Para Paul Diggle, economista-chefe da Aberdeen, o Fed enfrenta uma situação delicada: “As autoridades já afirmaram que as tarifas têm um impacto transitório na inflação dos EUA, mas, dado o recente aumento das expectativas inflacionárias, pode ser difícil para o Fed ignorar esse impacto.”
Ideias de investimento
Neste cenário, o que as gestoras estão fazendo com suas carteiras? Por exemplo, o chefe de Multiativos da Federated Hermes acredita que ações cíclicas, de pequena capitalização e de crescimento — que mais sofreram — devem se sair melhor na segunda metade do ano. Já a Allianz GI aposta nas ações europeias em vez das americanas, além do iene japonês, ouro e títulos do Tesouro dos EUA.

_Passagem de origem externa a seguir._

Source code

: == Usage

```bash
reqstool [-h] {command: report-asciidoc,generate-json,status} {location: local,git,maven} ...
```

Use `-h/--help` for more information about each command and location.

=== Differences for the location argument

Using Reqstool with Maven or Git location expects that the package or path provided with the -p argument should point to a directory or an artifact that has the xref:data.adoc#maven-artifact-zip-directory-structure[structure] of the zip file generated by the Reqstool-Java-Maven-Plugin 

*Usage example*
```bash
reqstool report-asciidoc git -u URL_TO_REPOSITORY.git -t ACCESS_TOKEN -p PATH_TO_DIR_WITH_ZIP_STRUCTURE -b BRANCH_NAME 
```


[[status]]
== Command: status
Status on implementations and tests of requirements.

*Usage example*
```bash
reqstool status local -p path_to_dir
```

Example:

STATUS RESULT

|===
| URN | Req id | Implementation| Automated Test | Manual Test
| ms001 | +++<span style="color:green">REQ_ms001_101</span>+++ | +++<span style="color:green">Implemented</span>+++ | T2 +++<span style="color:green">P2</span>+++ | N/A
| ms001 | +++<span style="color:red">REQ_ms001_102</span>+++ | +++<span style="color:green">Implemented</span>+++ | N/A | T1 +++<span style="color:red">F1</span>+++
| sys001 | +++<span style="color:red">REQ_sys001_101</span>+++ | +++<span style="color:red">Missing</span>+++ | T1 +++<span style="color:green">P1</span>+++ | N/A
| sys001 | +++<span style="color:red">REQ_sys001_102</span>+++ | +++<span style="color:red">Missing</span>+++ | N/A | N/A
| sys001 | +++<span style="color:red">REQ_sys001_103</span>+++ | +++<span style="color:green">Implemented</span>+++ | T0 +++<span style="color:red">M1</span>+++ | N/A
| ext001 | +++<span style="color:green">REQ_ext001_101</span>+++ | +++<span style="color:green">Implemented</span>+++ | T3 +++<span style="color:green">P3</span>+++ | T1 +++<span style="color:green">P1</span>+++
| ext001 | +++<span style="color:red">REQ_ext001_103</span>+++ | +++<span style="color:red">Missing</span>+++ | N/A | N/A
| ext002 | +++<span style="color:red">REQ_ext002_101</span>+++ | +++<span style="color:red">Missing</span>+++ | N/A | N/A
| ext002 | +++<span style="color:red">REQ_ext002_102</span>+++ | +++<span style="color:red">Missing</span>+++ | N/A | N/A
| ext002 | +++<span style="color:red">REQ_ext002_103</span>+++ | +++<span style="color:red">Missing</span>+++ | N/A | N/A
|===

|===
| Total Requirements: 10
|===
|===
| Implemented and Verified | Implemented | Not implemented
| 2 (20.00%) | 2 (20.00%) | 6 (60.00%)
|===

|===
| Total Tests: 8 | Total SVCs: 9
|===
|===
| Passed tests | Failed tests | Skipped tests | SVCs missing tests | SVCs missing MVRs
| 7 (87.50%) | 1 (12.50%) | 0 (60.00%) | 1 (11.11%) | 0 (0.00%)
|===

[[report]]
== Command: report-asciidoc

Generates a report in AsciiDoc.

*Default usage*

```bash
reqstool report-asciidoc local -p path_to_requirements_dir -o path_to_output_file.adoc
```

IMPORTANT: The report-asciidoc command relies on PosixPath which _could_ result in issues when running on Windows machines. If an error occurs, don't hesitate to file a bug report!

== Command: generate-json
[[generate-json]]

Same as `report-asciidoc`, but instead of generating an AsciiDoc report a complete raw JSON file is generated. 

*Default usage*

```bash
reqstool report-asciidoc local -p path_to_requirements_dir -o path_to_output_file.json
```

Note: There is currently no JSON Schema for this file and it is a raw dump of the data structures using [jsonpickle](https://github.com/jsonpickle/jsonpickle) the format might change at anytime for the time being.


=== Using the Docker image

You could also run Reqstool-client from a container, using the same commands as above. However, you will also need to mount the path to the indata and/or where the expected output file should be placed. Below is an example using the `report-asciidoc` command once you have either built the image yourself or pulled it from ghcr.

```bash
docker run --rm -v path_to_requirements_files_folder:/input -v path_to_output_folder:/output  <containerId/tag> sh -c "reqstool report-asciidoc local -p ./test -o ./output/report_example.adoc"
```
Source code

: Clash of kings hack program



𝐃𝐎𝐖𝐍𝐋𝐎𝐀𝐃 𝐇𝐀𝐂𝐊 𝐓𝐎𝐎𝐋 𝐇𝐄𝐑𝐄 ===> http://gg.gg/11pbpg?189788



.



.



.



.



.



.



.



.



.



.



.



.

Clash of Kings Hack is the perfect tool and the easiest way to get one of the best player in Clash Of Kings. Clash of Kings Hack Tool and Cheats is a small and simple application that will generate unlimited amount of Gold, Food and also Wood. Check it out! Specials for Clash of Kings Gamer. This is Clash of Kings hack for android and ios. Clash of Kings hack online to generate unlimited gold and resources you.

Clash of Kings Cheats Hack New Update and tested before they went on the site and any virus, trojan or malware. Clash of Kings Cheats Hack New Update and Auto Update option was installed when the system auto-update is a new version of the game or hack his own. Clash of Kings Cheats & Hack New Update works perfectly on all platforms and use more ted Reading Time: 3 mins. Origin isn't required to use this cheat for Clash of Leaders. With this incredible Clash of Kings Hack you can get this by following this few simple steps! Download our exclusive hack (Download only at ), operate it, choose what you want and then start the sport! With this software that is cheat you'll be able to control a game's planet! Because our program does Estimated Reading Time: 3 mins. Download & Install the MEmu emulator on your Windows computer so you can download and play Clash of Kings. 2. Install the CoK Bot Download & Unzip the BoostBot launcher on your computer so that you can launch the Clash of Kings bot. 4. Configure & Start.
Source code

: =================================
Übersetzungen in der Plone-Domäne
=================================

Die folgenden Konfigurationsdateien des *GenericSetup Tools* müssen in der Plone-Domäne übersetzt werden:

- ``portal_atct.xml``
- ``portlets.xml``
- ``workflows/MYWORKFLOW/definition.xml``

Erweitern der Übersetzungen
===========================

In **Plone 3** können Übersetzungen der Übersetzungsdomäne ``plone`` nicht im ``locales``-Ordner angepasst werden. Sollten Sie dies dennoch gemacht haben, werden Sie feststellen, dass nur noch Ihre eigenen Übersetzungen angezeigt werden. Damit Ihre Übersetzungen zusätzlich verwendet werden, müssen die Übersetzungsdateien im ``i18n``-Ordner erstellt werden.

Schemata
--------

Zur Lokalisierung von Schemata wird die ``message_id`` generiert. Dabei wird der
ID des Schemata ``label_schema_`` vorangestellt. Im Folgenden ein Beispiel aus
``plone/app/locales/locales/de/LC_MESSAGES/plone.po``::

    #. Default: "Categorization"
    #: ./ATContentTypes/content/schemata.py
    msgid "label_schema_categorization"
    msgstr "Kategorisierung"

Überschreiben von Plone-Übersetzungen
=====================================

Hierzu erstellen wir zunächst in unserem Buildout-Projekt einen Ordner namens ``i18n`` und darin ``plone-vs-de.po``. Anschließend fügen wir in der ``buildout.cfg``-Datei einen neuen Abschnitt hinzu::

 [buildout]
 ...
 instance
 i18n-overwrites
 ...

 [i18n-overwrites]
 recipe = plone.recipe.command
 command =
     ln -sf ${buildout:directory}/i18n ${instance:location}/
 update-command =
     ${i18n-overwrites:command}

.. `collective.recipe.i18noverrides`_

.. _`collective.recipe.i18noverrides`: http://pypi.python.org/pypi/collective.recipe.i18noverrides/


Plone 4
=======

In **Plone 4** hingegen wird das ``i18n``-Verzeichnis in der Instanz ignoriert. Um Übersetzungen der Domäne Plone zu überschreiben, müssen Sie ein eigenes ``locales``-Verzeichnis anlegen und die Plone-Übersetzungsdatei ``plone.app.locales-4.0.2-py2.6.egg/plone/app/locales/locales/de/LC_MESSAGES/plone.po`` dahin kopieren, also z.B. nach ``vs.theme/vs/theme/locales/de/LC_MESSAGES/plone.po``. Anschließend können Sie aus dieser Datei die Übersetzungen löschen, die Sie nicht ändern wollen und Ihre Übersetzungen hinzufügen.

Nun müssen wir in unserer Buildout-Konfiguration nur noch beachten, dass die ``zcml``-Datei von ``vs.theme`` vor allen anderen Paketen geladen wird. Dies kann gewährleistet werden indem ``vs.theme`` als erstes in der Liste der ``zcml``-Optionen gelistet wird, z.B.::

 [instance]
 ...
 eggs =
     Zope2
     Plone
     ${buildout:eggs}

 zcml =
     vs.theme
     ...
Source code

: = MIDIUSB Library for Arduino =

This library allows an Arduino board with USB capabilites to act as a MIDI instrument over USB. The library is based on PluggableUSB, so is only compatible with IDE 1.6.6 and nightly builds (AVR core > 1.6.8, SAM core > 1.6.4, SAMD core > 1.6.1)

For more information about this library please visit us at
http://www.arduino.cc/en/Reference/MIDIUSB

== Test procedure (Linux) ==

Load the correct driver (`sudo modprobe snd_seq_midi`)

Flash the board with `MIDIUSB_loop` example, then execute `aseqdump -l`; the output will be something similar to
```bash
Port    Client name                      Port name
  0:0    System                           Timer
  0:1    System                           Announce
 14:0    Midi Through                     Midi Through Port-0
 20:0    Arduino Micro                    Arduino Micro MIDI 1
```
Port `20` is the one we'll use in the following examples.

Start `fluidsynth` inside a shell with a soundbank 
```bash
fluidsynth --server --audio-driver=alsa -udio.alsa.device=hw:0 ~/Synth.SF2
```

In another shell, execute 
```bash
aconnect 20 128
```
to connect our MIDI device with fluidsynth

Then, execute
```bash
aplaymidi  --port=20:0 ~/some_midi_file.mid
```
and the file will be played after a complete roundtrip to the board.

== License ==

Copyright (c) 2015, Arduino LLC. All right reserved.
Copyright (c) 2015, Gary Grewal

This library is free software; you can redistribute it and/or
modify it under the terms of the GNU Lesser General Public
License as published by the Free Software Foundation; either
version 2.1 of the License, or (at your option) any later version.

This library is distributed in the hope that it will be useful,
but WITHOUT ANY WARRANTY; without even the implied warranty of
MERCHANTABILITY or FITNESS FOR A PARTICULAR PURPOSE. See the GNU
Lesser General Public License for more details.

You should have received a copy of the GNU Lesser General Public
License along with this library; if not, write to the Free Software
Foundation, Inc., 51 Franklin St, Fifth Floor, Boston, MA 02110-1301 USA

“As operações com derivativos que antecipam o nível futuro de volatilidade do mercado têm sido historicamente uma boa proteção contra a instabilidade nos mercados acionários, e também devem oferecer oportunidades de reentrada a um custo inferior ao das aplicações com beta igual a um. Construir uma carteira que não dependa excessivamente de uma única classe de ativo ou geografia pode ser benéfico para os investidores num ambiente de mercado em rápida mudança”, explicam da Allianz GI.
Sobre renda fixa, Eoin Walsh, sócio e gestor da TwentyFour AM (boutique da Vontobel), comenta que, como esperado, os títulos públicos se valorizaram, mas os temores de desaceleração são atenuados pela preocupação com uma inflação mais alta, o que pode limitar a atuação dos bancos centrais em política monetária.
“No momento, os títulos do Tesouro dos EUA de 10 anos recuaram cerca de 10 pontos-base, para 4,07%, enquanto os bunds alemães de 10 anos caíram cerca de 8 pontos-base, para 2,64%. No crédito, os movimentos foram relativamente moderados, com o índice Crossover cerca de 10 pontos-base acima do fechamento de quarta-feira, em 340 pontos-base — embora esse índice já precificasse parte das más notícias, tendo subido desde os 300 pontos-base de semanas atrás. Os movimentos no setor financeiro europeu também foram moderados, com a dívida preferencial entre 4 e 10 pontos-base mais ampla e os AT1 entre 25 e 65 centavos mais baixos em termos de preço. Como esperado, a movimentação de preços se concentra nos setores mais afetados, e os mercados estão reagindo caso a caso”, destaca Walsh.
Sobre renda fixa, a equipe de análise de mercado da MFS Investment Management espera “uma resposta tradicional de aversão ao risco, combinando juros mais baixos e spreads mais amplos, embora valha destacar que, antes dos anúncios tarifários, os spreads de títulos investment grade mostravam resiliência relativamente forte, o que torna interessante observar se a ampliação dos spreads vai se acelerar neste caso”. Segundo a análise, a reação do mercado foi mais intensa nos spreads de alto rendimento, mas é provável que haja uma nova ampliação.